> **Письменное задание A**:
Перепечатайте целиком и без единого изменения отрывок о церковных терминах, который приведён ниже.

═══ Отрывок для чтения

Литургия (греч. богослужение) – главное христианское богослужение, на котором совершается таинство причащения. Разделяется на три части: проскомидию (см.), литургию оглашенных (см.) и литургию верных (причащение христиан).

Литургия оглашенных – вторая часть литургии, на которой могут присутствовать оглашенные, т. с. готовящиеся к причащению и кающиеся в грехах, отлученные от причащения.

Мантия – черная верхняя одежда без рукавов, которую носят монашествующие православной церкви. Цветная мантия – архиерейская.

Митра – головной убор в облачении высшего христианского духовенства; у православных – круглой формы, нередко из драгоценных металлов, украшенный жемчугом, драгоценными камнями, эмалью.

Митрополит (греч. metropolites – человек из главного города) – священнослужитель высшей (третьей) степени христианской церковной иерархии; титул присваивается за особые заслуги перед церковью.

Мощи – останки святых, обладающие, по церковному учению, способностью творить чудеса и служащие предметом почитания. Каждый храм имеет частицу мощей какого-либо святого, зашиваемую в антиминс (см.).

══════
═══ Исходные данные

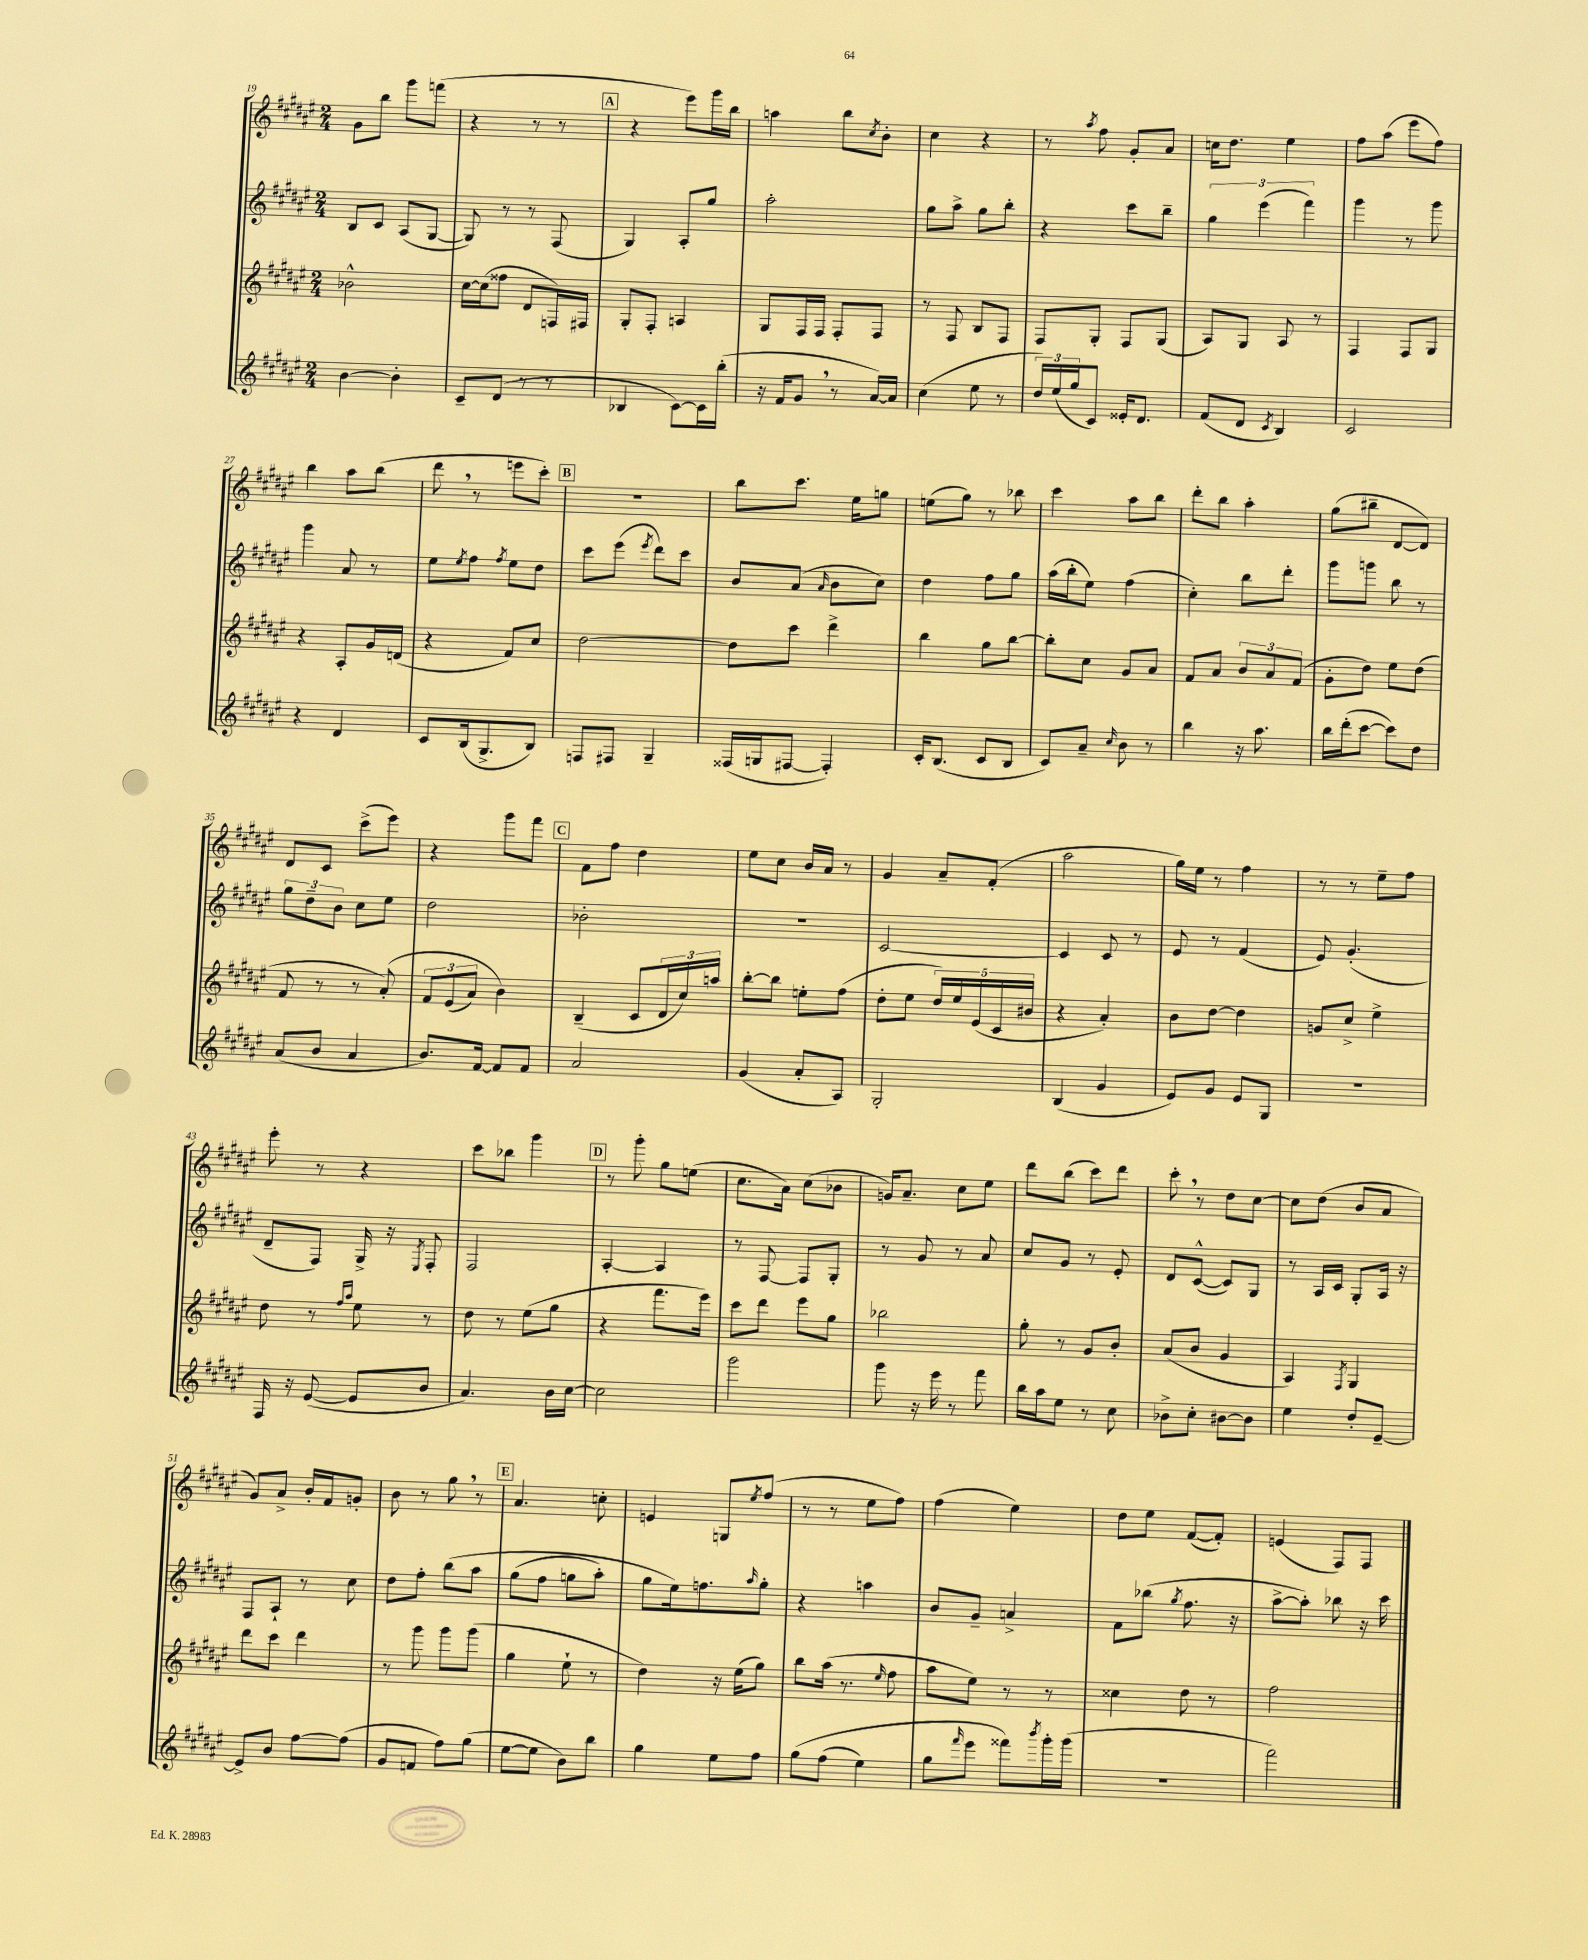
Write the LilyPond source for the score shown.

<<
\new StaffGroup <<
\new Staff = "s0" {
    \clef treble \key fis \major \numericTimeSignature \time 2/4
    gis'8 b''8 gis'''8 f'''8( |
    r4 r8 r8 |
    \mark \markup { \box "A" } r4 eis'''8) gis'''16 b''16 |
    a''4 b''8 \acciaccatura { cis''8 } b'8-. |
    cis''4 r4 |
    r8 \acciaccatura { ais''8 } fis''8 gis'8-. ais'8 |
    c''16 dis''8. eis''4 |
    fis''8 ais''8( eis'''8 fis''8) |
    b''4 ais''8 b''8( |
    dis'''8 \breathe r8 e'''8 cis'''8-.) |
    \mark \markup { \box "B" } r2 |
    b''8 cis'''8. eis''16 g''8 |
    e''8( gis''8) r8 bes''8 |
    cis'''4 ais''8 b''8 |
    dis'''8-. b''8 ais''4-. |
    gis''8( bis''8-- dis'8~ dis'8) |
    dis'8 cis'8 cis'''8->( eis'''8) |
    r4 gis'''8 fis'''8 |
    \mark \markup { \box "C" } fis'8 fis''8 dis''4 |
    eis''8 cis''8 b'16 ais'16 r8 |
    gis'4 ais'8-- fis'8-.( |
    ais''2 |
    gis''16) eis''16 r8 fis''4 |
    r8 r8 eis''8-- fis''8 |
    eis'''8-. r8 r4 |
    cis'''8 bes''8 gis'''4 |
    \mark \markup { \box "D" } r8 gis'''8-. gis''8 e''8( |
    cis''8. ais'16) cis''8( bes'8 |
    g'16) ais'8.-- cis''8 eis''8 |
    dis'''8 b''8( cis'''8) dis'''8 |
    cis'''8-. \breathe r8 dis''8 cis''8~ |
    cis''8 dis''8( b'8 ais'8 |
    gis'8) ais'8-> b'16-. fis'16 g'8-. |
    b'8 r8 gis''8 \breathe r8 |
    \mark \markup { \box "E" } ais'4. c''8-. |
    e'4 g8 \acciaccatura { eis''8 } fis''8( |
    r8 r8 eis''8 fis''8) |
    fis''4( eis''4) |
    dis''8 eis''8 fis'8~( fis'8-.) |
    e'4( fis8) fis8 \bar "|." |
}
\new Staff = "s1" {
    \clef treble \key fis \major \numericTimeSignature \time 2/4
    b8 cis'8 ais8( gis8~ |
    gis8) r8 r8 fis8( |
    \mark \markup { \box "A" } gis4) ais8-. gis''8 |
    ais''2-. |
    gis''8 ais''8-> gis''8 b''8-. |
    r4 cis'''8 b''8-- |
    \tuplet 3/2 { gis''4 eis'''4( fis'''4) } |
    gis'''4 r8 gis'''8 |
    gis'''4 ais'8 r8 |
    eis''8 \acciaccatura { eis''8 } fis''8 \acciaccatura { fis''8 } eis''8 dis''8 |
    \mark \markup { \box "B" } cis'''8 eis'''8( \acciaccatura { eis'''8 } dis'''8) cis'''8 |
    b'8 ais'8( \grace { ais'16 } b'8 cis''8) |
    dis''4 fis''8 gis''8 |
    ais''16( b''16-. eis''8) fis''4( |
    cis''4-.) b''8 dis'''8-. |
    gis'''8 g'''8 b''8 r8 |
    \tuplet 3/2 { gis''8 dis''8-- b'8 } cis''8 eis''8 |
    dis''2 |
    \mark \markup { \box "C" } bes'2-. |
    r2 |
    cis'2~ |
    cis'4 cis'8 r8 |
    eis'8 r8 fis'4( |
    eis'8) gis'4.-.( |
    dis'8-- fis8) gis16-> r16 \acciaccatura { eis8 } fis8-. |
    fis2 |
    \mark \markup { \box "D" } ais4~-. ais4 |
    r8 fis8~ fis8 gis8-. |
    r8 gis'8 r8 ais'8 |
    cis''8 gis'8 r8 eis'8-. |
    dis'8 cis'8~-^( cis'8) gis8 |
    r8 ais16 cis'16 gis8-. ais16 r16 |
    fis8 ais8-! r8 cis''8 |
    dis''8 fis''8-. b''8\( ais''8 |
    \mark \markup { \box "E" } gis''8( fis''8 g''8 ais''8-.) |
    gis''8 eis''16\) f''8. \grace { ais''16 } gis''8-. |
    r4 a''4 |
    b'8 gis'8-- a'4-> |
    fis'8 bes''8( \acciaccatura { gis''8 } fis''8. r16 |
    ais''8~-> ais''8-.) bes''8 r16 cis'''16 \bar "|." |
}
\new Staff = "s2" {
    \clef treble \key fis \major \numericTimeSignature \time 2/4
    bes'2-^ |
    cis''16~ cis''16( fisis''8 dis'8 f16) fis16 |
    \mark \markup { \box "A" } gis8-. fis8-. a4 |
    gis8 fis16 fis16 fis8-. fis8 |
    r8 fis8 b8 fis8 |
    fis8 gis8-. fis8 gis8( |
    ais8) gis8 ais8 r8 |
    fis4 fis8 gis8 |
    r4 ais8-. gis'16 d'16( |
    r4 fis'8) cis''8 |
    \mark \markup { \box "B" } dis''2~ |
    dis''8 cis'''8 dis'''4-> |
    b''4 gis''8 b''8~ |
    b''8-. cis''8 gis'8 ais'8 |
    fis'8 ais'8 \tuplet 3/2 { b'8 ais'8 fis'8( } |
    gis'8-. dis''8) eis''8 dis''8( |
    fis'8 r8 r8 ais'8-.)\( |
    \tuplet 3/2 { fis'8 eis'8( ais'8) } b'4\) |
    \mark \markup { \box "C" } b4--( cis'8 \tuplet 3/2 { dis'16 cis''16) a''16 } |
    b''8~-. b''8 e''8-. fis''8( |
    dis''8-. eis''8 \tuplet 5/4 { dis''16) eis''16 eis'16( cis'16 bis'16 } |
    r4 ais'4-.) |
    b'8 dis''8~ dis''4 |
    g'8 cis''8-> eis''4-> |
    dis''8 r8 \grace { fis''16 ais''16 } eis''8 r8 |
    dis''8 r8 eis''8( gis''8 |
    \mark \markup { \box "D" } r4 fis'''8. eis'''16) |
    cis'''8 dis'''8 eis'''8 gis''8 |
    bes''2 |
    gis''8-. r8 gis'8 b'8-. |
    ais'8( b'8 gis'4 |
    ais4) \acciaccatura { fis8 } gis4 |
    dis'''8 cis'''8 dis'''4 |
    r8 gis'''8 gis'''8 gis'''8( |
    \mark \markup { \box "E" } gis''4 eis''8-! r8 |
    dis''4) r16 eis''16( gis''8) |
    b''8 ais''16( r8. \grace { eis''16 } fis''8 |
    ais''8 eis''8) r8 r8 |
    cisis''4 dis''8 r8 |
    fis''2 \bar "|." |
}
\new Staff = "s3" {
    \clef treble \key fis \major \numericTimeSignature \time 2/4
    b'4~ b'4-. |
    cis'8-- dis'8( r8 r8 |
    \mark \markup { \box "A" } bes4 cis'8~) cis'16 b''16-.( |
    r16 fis'16 gis'8 \breathe r8 ais'16~) ais'16 |
    cis''4( eis''8 r8 |
    \tuplet 3/2 { dis''16) eis''16( gis''16 } cis'8) eisis'16-. dis'8. |
    fis'8( dis'8 \acciaccatura { cis'8 } b4) |
    cis'2 |
    r4 dis'4 |
    cis'8 b16( gis8.-> b8) |
    \mark \markup { \box "B" } f8 fis8 gis4-- |
    fisis16( g16 fis8~ fis4-.) |
    cis'16-. b8.( cis'8 b8 |
    cis'8) ais'8-- \grace { cis''16 } b'8 r8 |
    b''4 r16 ais''8. |
    b''16 dis'''16-.( cis'''8~ cis'''8) dis''8 |
    ais'8( b'8 ais'4 |
    b'8.) fis'16~ fis'8 fis'8 |
    \mark \markup { \box "C" } ais'2 |
    gis'4( ais'8-. ais8) |
    gis2-. |
    b4( gis'4 |
    eis'8) gis'8 eis'8 gis8 |
    R2 |
    fis16 r16 eis'8~( eis'8 b'8 |
    ais'4.) b'16 cis''16~ |
    \mark \markup { \box "D" } cis''2 |
    gis'''2 |
    gis'''8 r16 eis'''16 r8 fis'''8 |
    b''16 ais''16 eis''8 r8 cis''8 |
    bes'8-> cis''8-. bis'8~ bis'8 |
    eis''4 dis''8-. eis'8~-- |
    eis'8-> b'8 fis''8~ fis''8( |
    gis'8 f'8 fis''8) gis''8( |
    \mark \markup { \box "E" } eis''8~ eis''8 b'8) b''8 |
    gis''4 eis''8 fis''8 |
    gis''8\( fis''8( eis''4) |
    gis''8 \grace { fis'''16 } eis'''8 fisis'''8\) \acciaccatura { b'''8 } gis'''16-. gis'''16( |
    r2 |
    fis'''2) \bar "|." |
}
>>
>>
\layout { \context { \Score currentBarNumber = #19 } }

══════

> **Письменное задание B**:
Выпишите из записей выше каждую строку, где встречается слово «tuplet».

> **Ответ A**:
Литургия (греч. богослужение) – главное христианское богослужение, на котором совершается таинство причащения. Разделяется на три части: проскомидию (см.), литургию оглашенных (см.) и литургию верных (причащение христиан).

Литургия оглашенных – вторая часть литургии, на которой могут присутствовать оглашенные, т. с. готовящиеся к причащению и кающиеся в грехах, отлученные от причащения.

Мантия – черная верхняя одежда без рукавов, которую носят монашествующие православной церкви. Цветная мантия – архиерейская.

Митра – головной убор в облачении высшего христианского духовенства; у православных – круглой формы, нередко из драгоценных металлов, украшенный жемчугом, драгоценными камнями, эмалью.

Митрополит (греч. metropolites – человек из главного города) – священнослужитель высшей (третьей) степени христианской церковной иерархии; титул присваивается за особые заслуги перед церковью.

Мощи – останки святых, обладающие, по церковному учению, способностью творить чудеса и служащие предметом почитания. Каждый храм имеет частицу мощей какого-либо святого, зашиваемую в антиминс (см.).

> **Ответ B**:
    \tuplet 3/2 { gis''4 eis'''4( fis'''4) } |
    \tuplet 3/2 { gis''8 dis''8-- b'8 } cis''8 eis''8 |
    fis'8 ais'8 \tuplet 3/2 { b'8 ais'8 fis'8( } |
    \tuplet 3/2 { fis'8 eis'8( ais'8) } b'4\) |
    \mark \markup { \box "C" } b4--( cis'8 \tuplet 3/2 { dis'16 cis''16) a''16 } |
    dis''8-. eis''8 \tuplet 5/4 { dis''16) eis''16 eis'16( cis'16 bis'16 } |
    \tuplet 3/2 { dis''16) eis''16( gis''16 } cis'8) eisis'16-. dis'8. |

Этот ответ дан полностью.